The Corner

Education

What Happens When an Efficiency-Minded Businessman Takes Over a Major University?

Answer: needless spending gets cut.

That is happening at the University of Oklahoma, where David Boren’s retirement led to the appointment of a 65-year-old alumnus who had a highly successful career in the oil business, James Gallogly. In today’s Martin Center essay, Brandon Dutcher of the Oklahoma Council of Public Affairs writes about Gallogly’s frugal approach to his new job.

On his first day as president, he got rid of six top administrators. Off to a flying start!

As Gallogly studied the budget, he found lots of spending that was not properly accounted for and many items that couldn’t be justified. That bespeaks a previous complacency about spending — the sort of complacency that you get when old leaders decide that their jobs are easier if they don’t rock the boat.

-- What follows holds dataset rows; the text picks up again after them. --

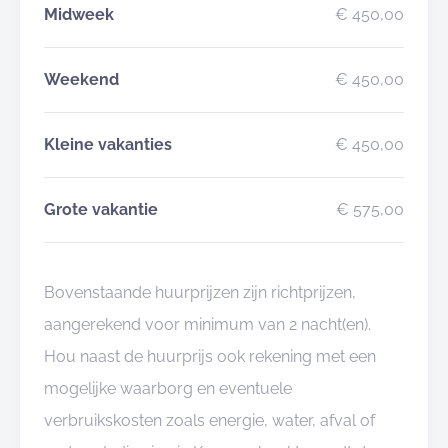
Midweek
€ 450,00
Weekend
€ 450,00
Kleine vakanties
€ 450,00
Grote vakantie
€ 575,00
Bovenstaande huurprijzen zijn richtprijzen,
aangerekend voor minimum van 2 nacht(en).
Hou naast de huurprijs ook rekening met een
mogelijke waarborg en eventuele
verbruikskosten zoals energie, water, afval of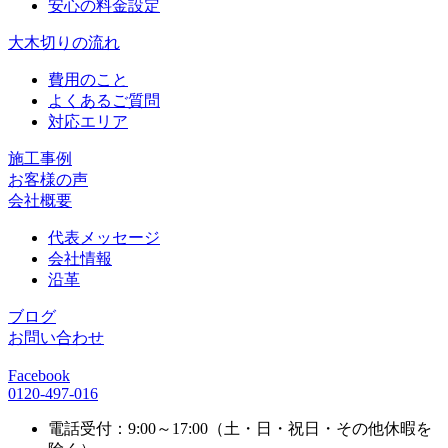
安心の料金設定
大木切りの流れ
費用のこと
よくあるご質問
対応エリア
施工事例
お客様の声
会社概要
代表メッセージ
会社情報
沿革
ブログ
お問い合わせ
Facebook
0120-497-016
電話受付：9:00～17:00（土・日・祝日・その他休暇を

Rather than griping that the state isn’t giving the university more money, Gallogly is intent on cutting costs, while keeping tuition level.

Dutcher writes that Gallogly appears to be the “transformative” leader that Oklahoma needs. Other colleges and universities should consider efficiency-minded business execs if they want to cut the fat out of their operations.

George Leef is the the director of editorial content at the James G. Martin Center for Academic Renewal. He is the author of The Awakening of Jennifer Van Arsdale: A Political Fable for Our Time.